Intanto però c'è un'altra questione che viene sottovalutata dagli operatori, ovvero quanto l'energia consumata per estrarre Bitcoin sia pulita o meno. Di conseguenza quanto questo si concilia con i piani di transizione energetica che le istituzioni di tutto il Mondo hanno messo in atto per garantire quel cambiamento climatico auspicato da tutti.
Bitcoin: un allarme ecologico
Emettere Bitcoin tramite la potenza di calcolo significa produrre una quantità di carbonio paragonabile a quella emessa dalla Nuova Zelanda, ovverosia circa 37 milioni di tonnellate l'anno. Una sola transazione in Bitcoin genera la stessa estrazione di anidride carbonica di oltre 700 mila passaggi di una carta di credito. Non solo, i numeri peggiorano nel tempo. Nel senso che, se nel 2017 il consumo della moneta digitale era di 9,6 terawattora all'anno, oggi è di 77,8 terawattora.
Insomma un problema ambientale esiste e presto i Governi di tutto il Mondo dovranno intervenire se vogliono essere coerenti con l'attuazione di una svolta verde. Si potrebbe optare per una tassazione sul carbonio più inasprita per costringere i Bitcoiners a modificare gli algoritmi.
L'Europa in questo sembra decisa a prendere questa direzione. In Svezia ad esempio è imposta una tassa CO2 di più di 100 euro a tonnellata, nel resto dell'Unione la media è di circa 34 euro. Il problema è che quasi il 50% della capacità estrattiva di Bitcoin arriva dalla Cina, dove l'energia fornita da centrali a carbone è più economica e meno tassata.

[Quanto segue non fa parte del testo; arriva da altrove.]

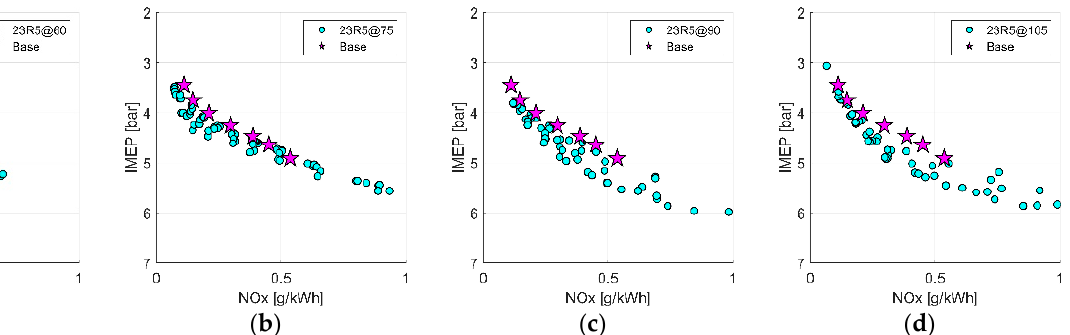
Figure 9. Comparison at PL between the standard bowl (purple stars) and the 23R5 bowl (cyan circles) in terms of varying the tilt angle, depth and SOI. Tilt: 60 deg ( a ); 75 deg ( b ); 90 deg ( c ); 105 deg ( d ).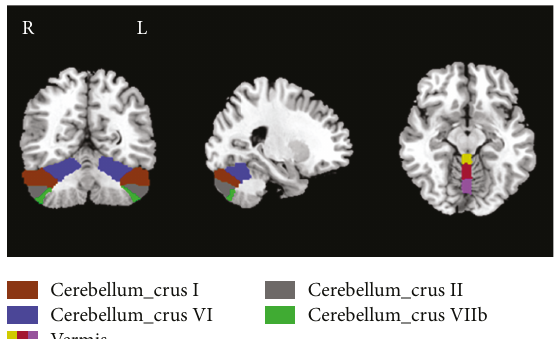
Figure 2: Nine subregions of the cerebellum including bilateral crura I (brown), II (grey), VI (indigo), and VIIb (green) and vermis (yellow/red/lavender). R: right hemisphere; L: left hemisphere. Slices shown for X = 27 mm , Y =-52mm, and Z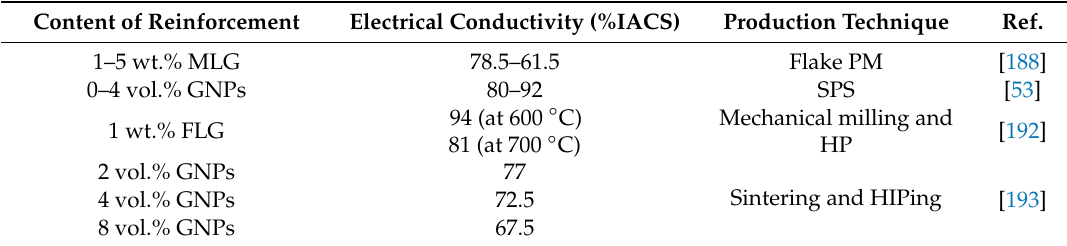
Table 8. A summary of the electrical conductivity of Cu–GNPs nanocomposites.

Ovviamente se gli Stati effettuassero una presa di posizione così marcata, il prezzo della criptomoneta subirebbe inevitabilmente qualche scossone molto grosso, almeno fin quando le modifiche strutturali non porterebbero a un nuovo equilibrio.
Bitcoin: l'esempio di GameStop è un segnale positivo
Un attestato di fiducia verso il Bitcoin arriva da Anthony Scaramucci, strategist di SkyBridge Bitcoin Fund LP. Secondo l'esperto, la corsa sfrenata delle azioni GameStop è la dimostrazione del fatto che il decentramento finanziario sta facendo breccia nelle scelte d'investimento dei trader.
Bitcoin infatti non è sostenuta da un'Autorità centrale ma da un registro digitale distribuito su una rete di computer. E questo certamente serve ad alimentare la mania speculativa da parte dei trader che sta prendendo sempre più forma in questi anni, dove i rendimenti tradizionali sono poco appaganti.
Oggi da molti la criptovaluta viene vista come una sorta di oro digitale, che ha la stessa funzione del metallo giallo di proteggere dal rischio che una crescita repentina dell'inflazione possa deturpare i guadagni in conto capitale. Attualmente SkyBridge ha un'esposizione complessiva in Bitcoin di circa 385 milioni di dollari.